▶ **O que fazer**
Reproduza o comentário sobre a fé do samaritano a partir das palavras "A fé daquele" e pare depois de "nobreza, a gratidão.", substituindo "gratidão" por "humildade".

"De caminho para Jerusalém, passava Jesus pela divisa entre a Samaria e a Galiléia. Ao entrar numa aldeia, saíram-lhe ao encontro dez leprosos, que ficaram de longe e levantaram a voz, dizendo: Jesus, Mestre, tem compaixão de nós! Jesus, logo que os viu, disse-lhes: Ide, mostrai-vos aos sacerdotes. E em caminho ficaram curados. Um deles, vendo-se curado, voltou, dando glória a Deus em alta voz, e prostrou-se aos pés de Jesus, agradecendo-lhe; e este era samaritano. Perguntou Jesus: Não ficaram curados os dez? onde estão os outros nove? Não se achou quem voltasse para dar glória a Deus, sendo este estrangeiro ? E disse ao homem: Levanta-te e vai; a tua fé te salvou."
Porque disse Jesus ao samaritano: a tua fé te salvou? Porque a fé nesse crente, em tudo dissemelhante da dos Judeus, era despida de fanatismo, não se restringia aos moldes estreitos daquela fé convencional da escolástica religiosa.
A fé daquele samaritano era livre, isenta de peias dogmáticas, escoimada de todos os prejuízos sectários inerentes aos credos exclusivistas. Daí porque ele logrou sentir os eflúvios celestes banhando seu Espírito e despertando-lhe no coração os bons sentimentos, dentre os quais se distingue, como dos mais belos padrões de nobreza, a gratidão.

▶ **Material de origem**
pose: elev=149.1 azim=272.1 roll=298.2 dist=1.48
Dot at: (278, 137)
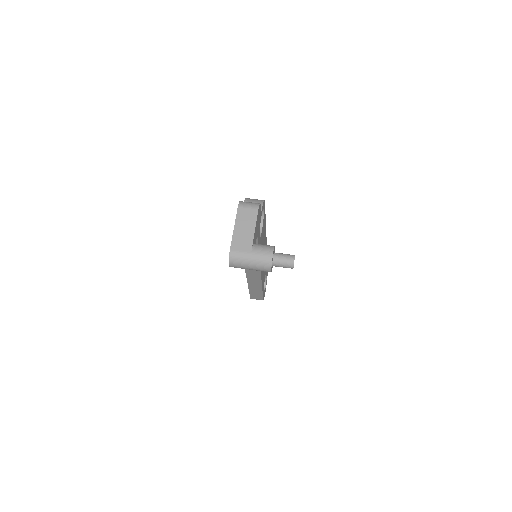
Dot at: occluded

▶ **Resposta do exercício**
A fé daquele samaritano era livre, isenta de peias dogmáticas, escoimada de todos os prejuízos sectários inerentes aos credos exclusivistas. Daí porque ele logrou sentir os eflúvios celestes banhando seu Espírito e despertando-lhe no coração os bons sentimentos, dentre os quais se distingue, como dos mais belos padrões de nobreza, a humildade.